Gestern habe ich den Korea University Campus mal ein bisschen genauer unter die Lupe genommen. Und ich muss zugeben, dass er riesig ist. Mit teils architektonisch beeindruckenden Gebäuden. Aufgrund der Grösse fährt sogar ein Bus von einem Ende zum andern. Alle Gebäude der Uni Bern auf einen Haufen geworfen wäre noch um einiges kleiner als der Campus hier. Unter anderem beherbergt er mehrere Gyms, Eishalle, Basketballstadion, Unterkünfte, Blumenladen, Bank, Optiker, Starbucks, Coiffeure, etc. Eigentlich müsste man zum Leben den Campus nie verlassen. Ich habe mir heute auch ein Abo für den Gym gelöst. Cirka 55 Franken für 2 Monate. Da kann man nichts sagen. Ausserdem kriegt man Sportbekleidung und Handtuch zur Verfügung gestellt. Da sich der Kraftraum überhalb des Basketballstadions befindet, welches sich auf einem Hügel befindet, hat man eine gute Aussicht über Seoul.

Tiger Dome

Aussicht vom Fitness Studio aus

Best Hotdog ever!

Clude 6. July 2009

Als ich in Anyang unterwegs war und gemütlich durch die Gassen schlenderte entdeckte ich diese Riesenschlange.

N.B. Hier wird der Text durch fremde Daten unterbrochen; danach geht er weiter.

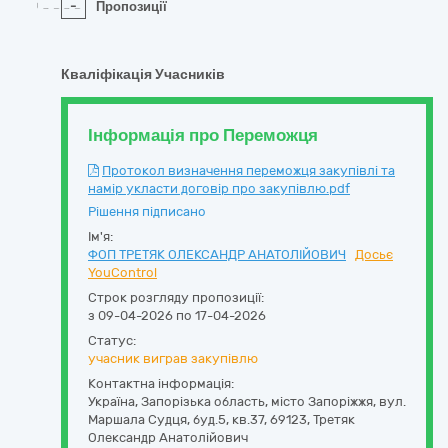
-
Пропозиції
Кваліфікація Учасників
Інформація про Переможця
Протокол визначення переможця закупівлі та
намір укласти договір про закупівлю.pdf
Рішення підписано
Ім'я:
ФОП ТРЕТЯК ОЛЕКСАНДР АНАТОЛІЙОВИЧ
Досьє
YouControl
Строк розгляду пропозиції:
з 09-04-2026 по 17-04-2026
Статус:
учасник виграв закупівлю
Контактна інформація:
Україна
,
Запорізька область
,
місто Запоріжжя,
вул.
Маршала Судця, буд.5, кв.37
,
69123
,
Третяк
Олександр Анатолійович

Als bekannter Gourmet konnte ich es natürlich nicht lassen auch zu probieren. Sowieso, dort wo viele Koreaner anstehen muss es ja wirklich gut schmecken. Der Hotdogstand nennt sich “Sso ja”. Dieser kleine feine Stand hat TV-Werbung gemacht.

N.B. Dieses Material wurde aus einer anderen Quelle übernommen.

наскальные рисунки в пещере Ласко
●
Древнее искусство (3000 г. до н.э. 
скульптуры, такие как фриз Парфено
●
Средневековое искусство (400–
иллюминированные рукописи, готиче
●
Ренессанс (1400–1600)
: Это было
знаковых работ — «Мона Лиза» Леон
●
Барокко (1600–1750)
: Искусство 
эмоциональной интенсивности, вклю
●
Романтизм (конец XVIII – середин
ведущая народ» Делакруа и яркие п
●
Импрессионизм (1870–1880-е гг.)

Und so sah die Wurst dann aus!

Geschmeckt hat sie prima! :D

Ein Hoch auf unser Busfahrer, Busfahrer, Busfahrer…

Clude 4. July 2009

Ja was gibts da zu sagen? Ich verstehe nicht warum die Leute hier Geld für Vergnügungspärke wie Everland oder Seoul-Land ausgeben, wenn man doch ganz einfach nur einen Bus in Gunpo-City oder sonstwo nehmen kann. Die Busfahrt verschafft einem sogar den höheren Adrenalinkick als Achterbahnen. Will man nicht umhergeschleudert werden muss man sich schon mit 2 Armen gut festhalten. Der Chauffeur geizt auch überhaupt nicht mit hupen. Eventuell will er damit die Passagiere auf das bevorstehende Blitzlicht aufmerksam machen, wenn er gleich noch bei Rot die Ampel überfährt? Jedenfalls dürfte die Regierung die Strassen noch ein wenig ausbessern. Dann wäre die Fahrt wohl einiges ruhiger. Trotzdem ist der Bus immernoch eine gute Alternative um schnell von A nach B zu gelangen. Und dank dem T-Money braucht man auch kein Kleingeld mitzuschleppen und kann einfach einsteigen, scannen, mitfahren, scannen und aussteigen.